By: Mia L. Hazlett
There was a time when I used to feel guilty for what I couldn’t do for my kids. In all honesty, those times continue to drift in and out of my life, but now in the blink of an eye they’re gone. They no longer bring tears or reckless spending to compensate.
Instead of trying to plan a big summer vacation I can’t afford, I keep my eyes on my goal, buying a house this year. Will my children have exciting vacation stories to swap when they return to school on September? I doubt it.
But the one lesson I need to instill in my children, NEVER live outside of your means. It was funny to me as I walked around the grocery store today with my youngest. If you’ve ever gone grocery shopping for your home before, you comprehend the difference between the errand grocery shopping and doing a “big run”. You know what I mean. Your house is out of all the condiments and I don’t know how I let this slip, but only three coffee K-cups left.

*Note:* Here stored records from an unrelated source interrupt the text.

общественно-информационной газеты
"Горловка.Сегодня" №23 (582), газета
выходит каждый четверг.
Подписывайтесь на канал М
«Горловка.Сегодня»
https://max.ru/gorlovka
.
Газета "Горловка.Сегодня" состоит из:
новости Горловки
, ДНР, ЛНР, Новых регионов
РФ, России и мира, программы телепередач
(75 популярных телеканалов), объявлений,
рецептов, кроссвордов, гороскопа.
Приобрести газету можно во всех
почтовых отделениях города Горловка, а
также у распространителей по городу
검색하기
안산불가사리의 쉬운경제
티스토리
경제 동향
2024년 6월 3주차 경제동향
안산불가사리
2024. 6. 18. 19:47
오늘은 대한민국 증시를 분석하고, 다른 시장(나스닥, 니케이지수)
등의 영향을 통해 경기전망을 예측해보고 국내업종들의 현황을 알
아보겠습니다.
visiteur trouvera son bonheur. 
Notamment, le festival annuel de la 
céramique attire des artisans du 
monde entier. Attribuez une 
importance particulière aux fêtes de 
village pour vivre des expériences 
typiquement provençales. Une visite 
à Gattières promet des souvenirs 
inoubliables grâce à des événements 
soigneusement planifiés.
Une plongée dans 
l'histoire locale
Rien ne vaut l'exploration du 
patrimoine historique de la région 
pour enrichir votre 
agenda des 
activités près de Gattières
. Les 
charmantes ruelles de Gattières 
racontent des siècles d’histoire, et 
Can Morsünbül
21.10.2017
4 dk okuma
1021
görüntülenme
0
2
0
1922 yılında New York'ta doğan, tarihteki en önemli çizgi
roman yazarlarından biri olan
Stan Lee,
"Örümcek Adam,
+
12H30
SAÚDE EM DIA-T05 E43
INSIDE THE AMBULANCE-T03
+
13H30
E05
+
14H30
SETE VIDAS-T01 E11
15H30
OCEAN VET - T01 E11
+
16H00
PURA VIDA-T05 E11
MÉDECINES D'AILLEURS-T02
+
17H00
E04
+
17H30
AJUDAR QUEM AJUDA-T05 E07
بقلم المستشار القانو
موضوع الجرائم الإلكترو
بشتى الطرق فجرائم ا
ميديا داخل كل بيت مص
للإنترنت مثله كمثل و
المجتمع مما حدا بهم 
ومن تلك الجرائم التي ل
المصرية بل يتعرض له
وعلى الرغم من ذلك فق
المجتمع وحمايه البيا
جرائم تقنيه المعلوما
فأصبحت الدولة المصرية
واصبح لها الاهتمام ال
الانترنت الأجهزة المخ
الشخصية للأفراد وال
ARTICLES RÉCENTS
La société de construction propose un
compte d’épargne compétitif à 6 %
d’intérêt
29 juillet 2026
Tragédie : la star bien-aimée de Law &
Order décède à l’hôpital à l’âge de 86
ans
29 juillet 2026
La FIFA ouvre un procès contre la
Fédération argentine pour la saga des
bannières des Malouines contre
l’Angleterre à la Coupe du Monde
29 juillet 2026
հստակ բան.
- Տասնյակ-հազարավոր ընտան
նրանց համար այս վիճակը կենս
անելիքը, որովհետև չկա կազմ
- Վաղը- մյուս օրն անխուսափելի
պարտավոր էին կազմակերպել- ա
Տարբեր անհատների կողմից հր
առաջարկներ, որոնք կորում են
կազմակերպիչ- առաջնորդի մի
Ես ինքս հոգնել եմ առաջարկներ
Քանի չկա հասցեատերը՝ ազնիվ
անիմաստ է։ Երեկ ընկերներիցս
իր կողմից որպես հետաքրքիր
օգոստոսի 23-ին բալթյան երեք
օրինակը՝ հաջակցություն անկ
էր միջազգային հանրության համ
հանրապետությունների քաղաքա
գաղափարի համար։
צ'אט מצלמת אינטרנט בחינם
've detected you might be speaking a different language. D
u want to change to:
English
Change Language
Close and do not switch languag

So the grocery cart was on full and she was worried about the cost. You see when we were going through it, we never had a full grocery cart. I was honest with them about needing bread for their sandwiches for lunch and wanting Popsicles for dessert. Luckily with this “big run”, she was able to throw in all her wants.
If there’s another thing I can share, let your kids read the receipt. It will tell you the total, how many items you purchased, and how much you saved by buying sale items. You see I spent enough to take them away for a nice little road trip, but I would have sacrificed feeding them. It sounds stupid, but I know people who have made that ridiculous sacrifice.
I almost felt guilty for my daughter being so worried about a full grocery basket, but it was quickly replaced with pride as I realized she understood the value of a dollar. Yeah. There’s no guilt here.